Even in industries that are struggling, it turns out. Twilio’s CCO Glenn Weinstein told TechCrunch that “a really striking finding of the survey is that regardless of industry — even in industries that are taking a short-term hit and we know will come back … even in those industries there’s an imperative now to accelerate digital transformation and in particular, digital communications as part of that transformation.”

Weinstein added later in the same conversation that “a lot of” the change that we’re discussing “is permanent.” This matches what we saw from our first dataset; the world will not go back to how it was.

What about startups?

Let’s bring this all home to TechCrunch’s focus on high-growth private companies. For startups, COVID has brought with it a changing market landscape, splitting upstart firms into two groups.
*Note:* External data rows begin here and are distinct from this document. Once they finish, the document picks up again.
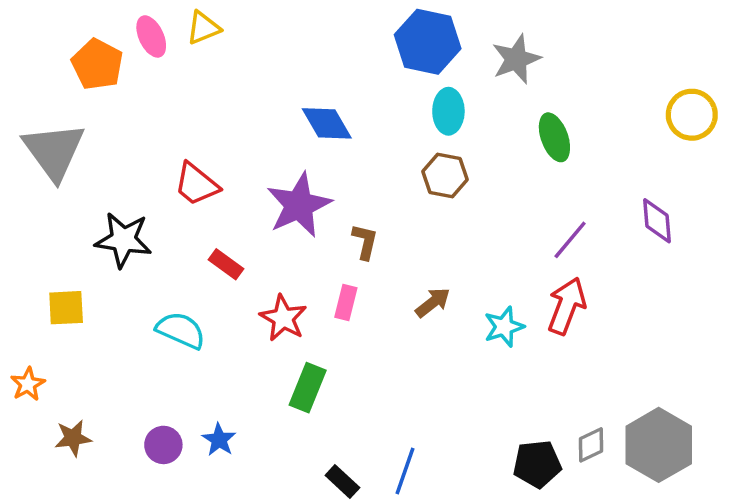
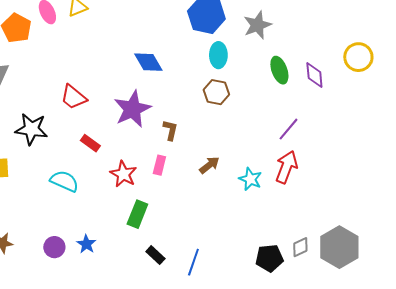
purple diamond: (657, 221) -> (314, 75), moved
cyan star: (504, 327) -> (250, 179), turned -30
black rectangle: (342, 481) -> (155, 255), moved

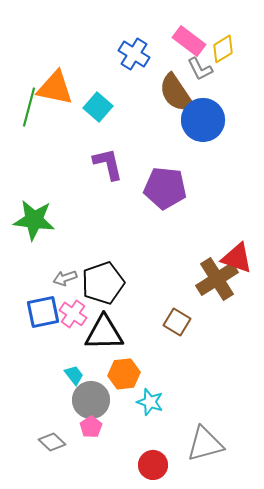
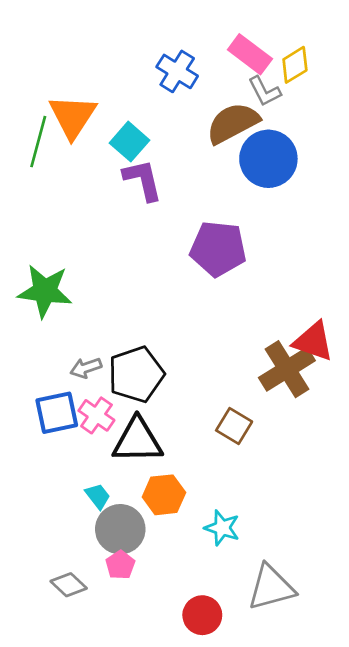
orange triangle: (55, 88) -> (73, 116), turned 51
brown semicircle: (176, 93) -> (233, 123), turned 96
purple L-shape: (108, 164) -> (143, 180), moved
cyan star: (150, 402) -> (222, 528), moved

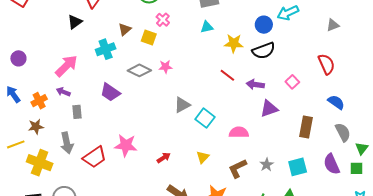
In the first there are startups that have caught a wave from COVID-19’s market disruptions. These startups, often companies that are riding the accelerating digital transformation, are attractive to investors. Those startups that are not seeing a COVID bump are less attractive than they once were, either in absolute (slowing growth) or comparative (slowing growth compared to COVID-accelerated peers) terms.

Put another way, the accelerating digital transformation is sorting the startup world into two buckets, and only one is attractive to investors.

That situation, coupled to our analyzed data indicating that the world isn’t going to go back to the way it was, implies that some startups have caught a long-lasting secular wave. The rest could become has-beens. So, expect to see startups look to pivot toward tools and products and services that could get them a slice of the digital transformation. And expect to see some startups that can’t make the pivot simply wither on the vine.